Biden COVID-19 vaccine

President Biden at a briefing for the COVID-19 vaccine on Sept. 16, 2020.

In a White House speech on Sept. 9, President Biden announced a plan to require every employer in the U.S. with more than 100 employees to ensure that their workforce is either vaccinated against COVID-19 or provides weekly negative COVID-19 tests. The plan could affect 80 million workers and is part of the president’s increasingly aggressive push to increase national vaccination rates.

“Our new COVID-19 plan will reduce the number of unvaccinated Americans, decrease hospitalizations and deaths, allow our children to go to schools safely and keep our economy strong by keeping businesses open,” Biden said in a tweet accompanying the speech. “We will spare no effort in saving lives and beating this virus.”

The plan, which will be carried out through an emergency rule of the Department of Labor’s Occupational Safety and Health Administration (OSHA) and a series of executive orders, has spurred fierce debate over its constitutionality, with several states already taking legal action against the Biden administration.

In his speech, Biden took specific aim at Republican elected officials who are opposing mask mandates and vaccine mandates.

“My plan also takes on elected officials in states that are undermining you and these life-saving actions,” Biden said. “Right now, local school officials are trying to keep children safe in a pandemic, while their governor picks a fight with them and even threatens their salaries or their jobs — talk about bullying in schools. If they’ll not help, if these governors won’t help us beat the pandemic, I’ll use my power as president to get them out of the way.”

The reaction from Tennessee officials suggests that it will be difficult for the president to “get them out of the way” and that the battle over the mandate will come close to home, and likely even to campus.

In a fight that has been waged largely on Twitter, Gov. Bill Lee responded to specific claims in Biden’s speech with a commitment to stand against the president’s plan.

“‘This is not about freedom’ is a phrase that should never come out of a U.S. President’s mouth,” Lee said in a tweet from Sept. 9. “The Constitution won’t allow this power grab, and in the meantime, I will stand up for all Tennesseans.”

Much of the specifics of the plan are yet to become fully clear, which makes mounting legal challenges to the vaccine mandate difficult.
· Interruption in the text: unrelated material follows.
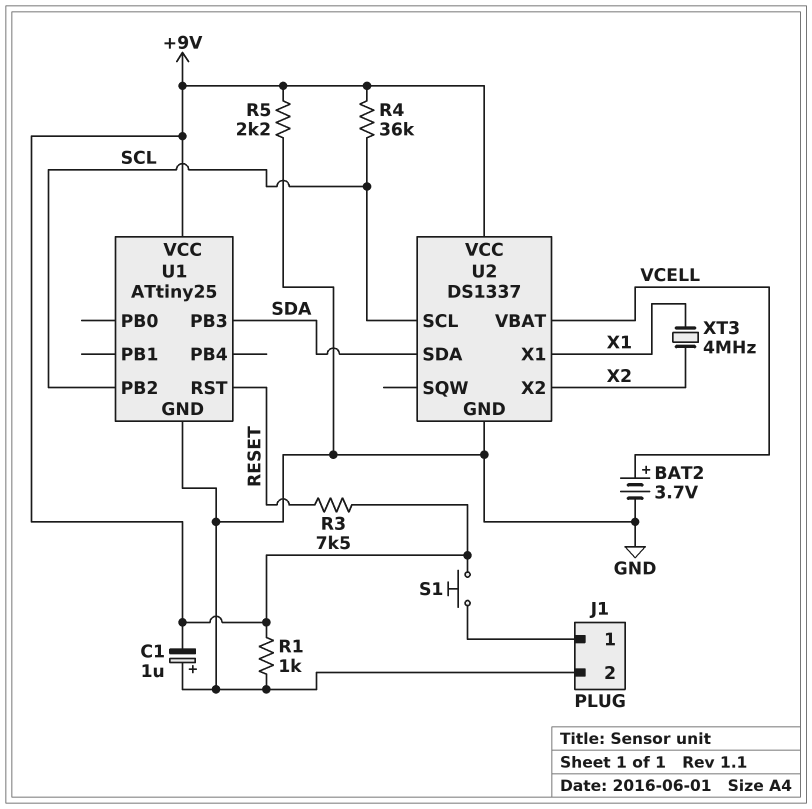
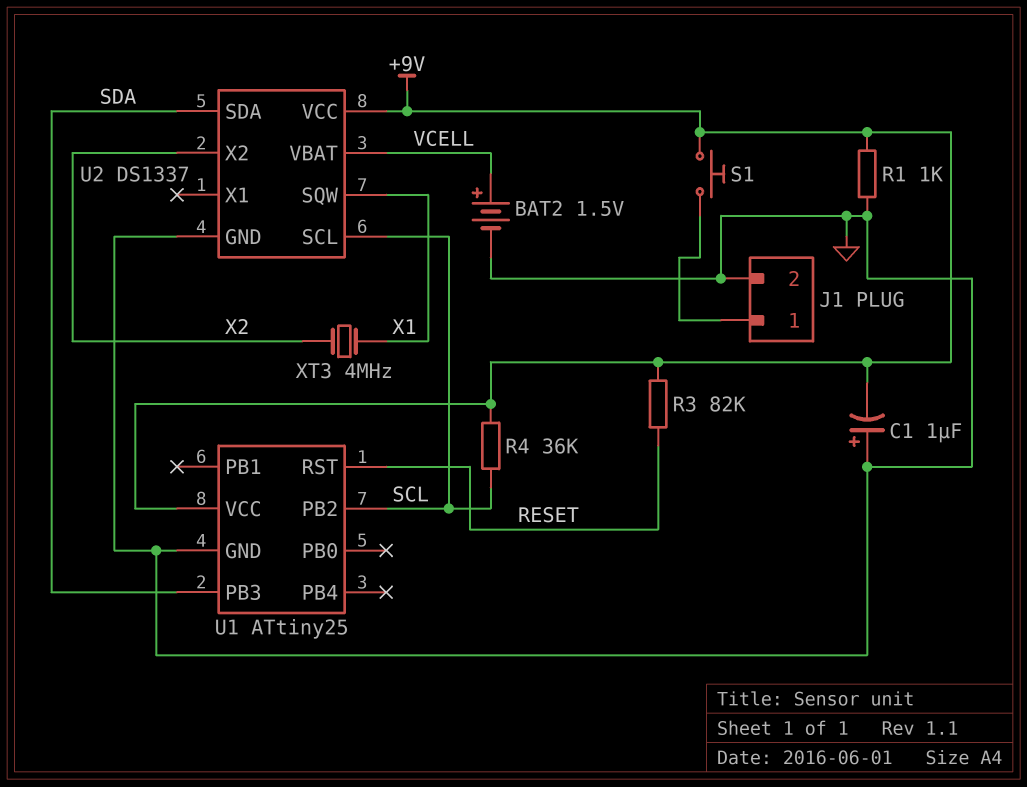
BAT2: 3.7V (plus VCELL, minus GND) -> 1.5V (plus VCELL, minus GND)
R3: 7.5k (+9V, RESET) -> 82k (+9V, RESET)
R5: 2.2k (+9V, GND) -> none
U2 pin SQW: none -> X1
U2 pin X1: X1 -> none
In his latest statement on the Department of Labor’s rule, Tennessee Attorney General Herbert H. Slattery III noted that the rule itself had not been developed.

“Our office is working with other state officials to review and evaluate the President’s new plan. It will take some time,” Slattery said. “The Labor Department’s rule has not even been written; the Executive Orders are complex; and frankly, I have my doubts that anyone knows the true ramifications of his actions at this point.”

In April, the Tennessee state legislature passed House Bill 13, which prohibits the governor, a state agency or any “political subdivision” of the state from requiring vaccination against COVID-19. Though the bill was singed into law by Gov. Lee in May, it is unclear if such a law would have any impact against an executive order or an emergency public health rule from OSHA.

In a statement to The Daily Beacon, Rep. Jason Zachary, Republican of House District 14 who voted to ban vaccine mandates in Tennessee, called on state governments to oppose the new plan.

“What is clear is that the president is clearly overarching beyond the bounds of the executive branch set forth in the Constitution,” Zachary said. “Why do we need a legislative branch if the president can take such action? What will the next executive order or rule required of businesses or we the people? The states must stand against the proposed overreach of the executive branch.”

For now, it is unclear exactly how Biden’s far-reaching plan could affect UT's campus. The university system announced back in January that it would not require vaccines for students or staff, and House Bill 13 further established that no vaccine mandate on campus would be possible without legal ramifications within the state.

Whether or not the Biden administration’s new plan will overturn the state’s prohibition on vaccine mandates remains to be seen. But one thing is clear: As an employer with more than 100 employees, UT will play a role in the coming legal battle between Tennessee and the federal government.